* _What is expected_: Print each entry word for word without images.

◆ ◆ ◆ ◆

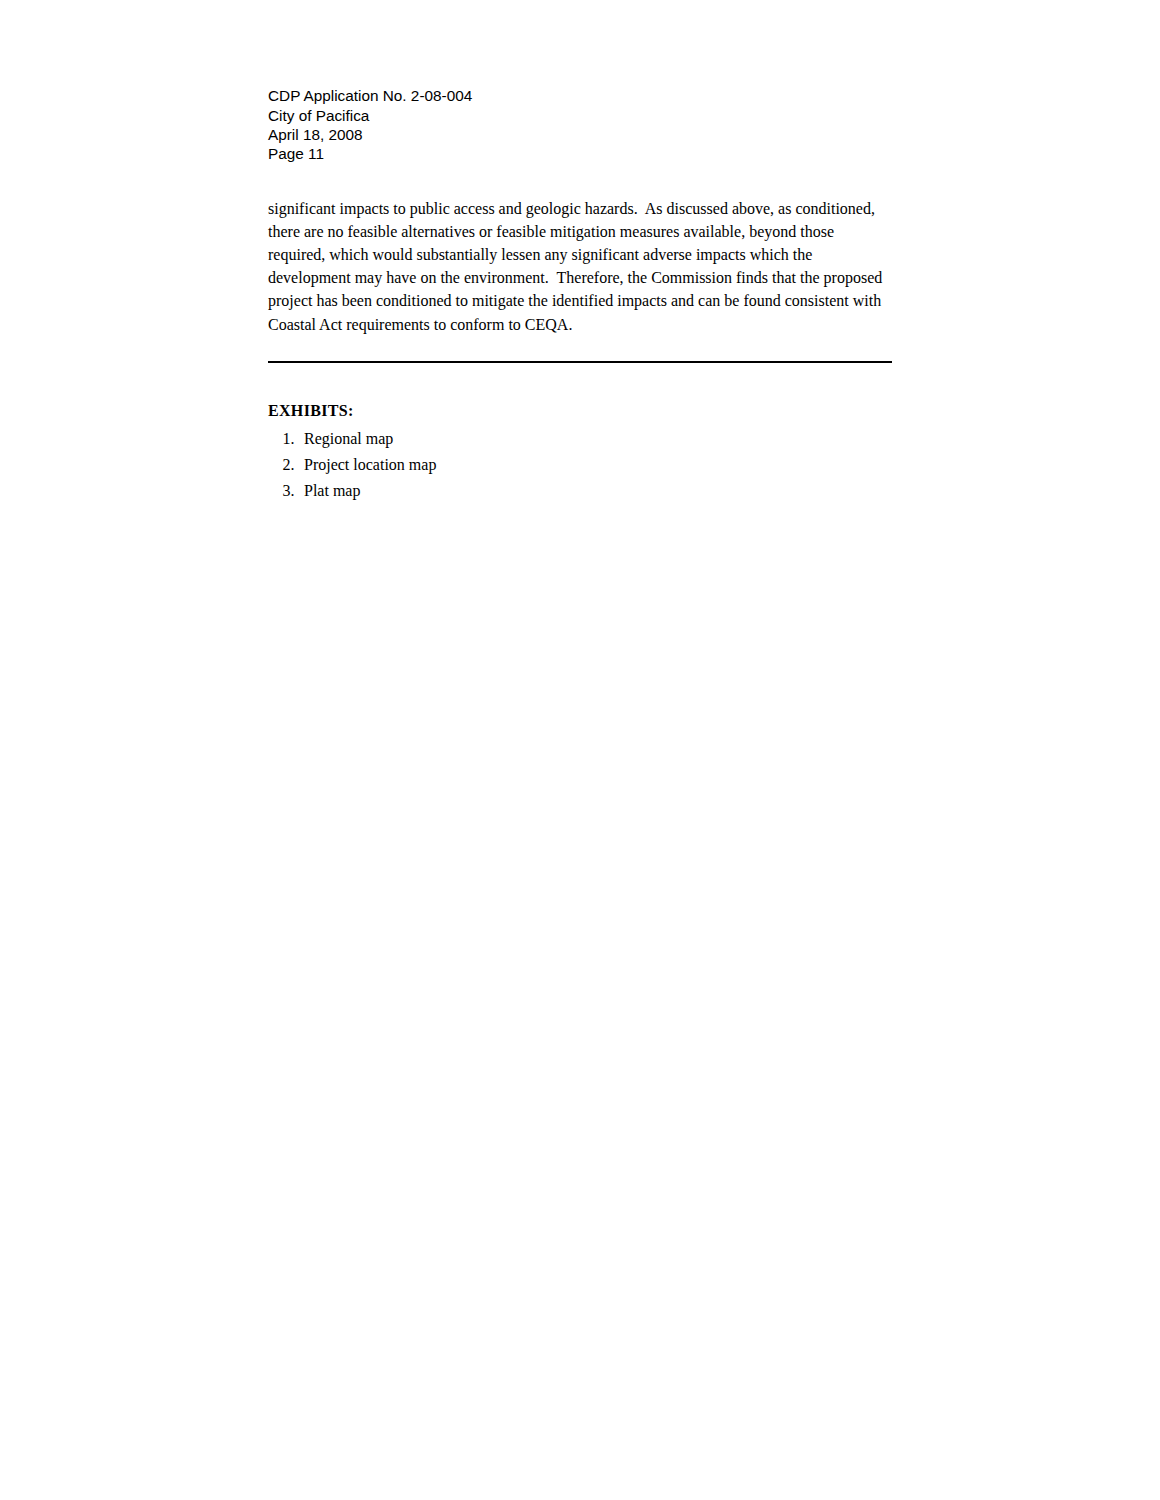CDP Application No. 2-08-004
City of Pacifica
April 18, 2008
Page 11
significant impacts to public access and geologic hazards. As discussed above, as conditioned, there are no feasible alternatives or feasible mitigation measures available, beyond those required, which would substantially lessen any significant adverse impacts which the development may have on the environment. Therefore, the Commission finds that the proposed project has been conditioned to mitigate the identified impacts and can be found consistent with Coastal Act requirements to conform to CEQA.
EXHIBITS:
Regional map
Project location map
Plat map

◆ ◆ ◆ ◆

* _Written response_:
CDP Application No. 2-08-004
City of Pacifica
April 18, 2008
Page 11
significant impacts to public access and geologic hazards. As discussed above, as conditioned, there are no feasible alternatives or feasible mitigation measures available, beyond those required, which would substantially lessen any significant adverse impacts which the development may have on the environment. Therefore, the Commission finds that the proposed project has been conditioned to mitigate the identified impacts and can be found consistent with Coastal Act requirements to conform to CEQA.
EXHIBITS:
Regional map
Project location map
Plat map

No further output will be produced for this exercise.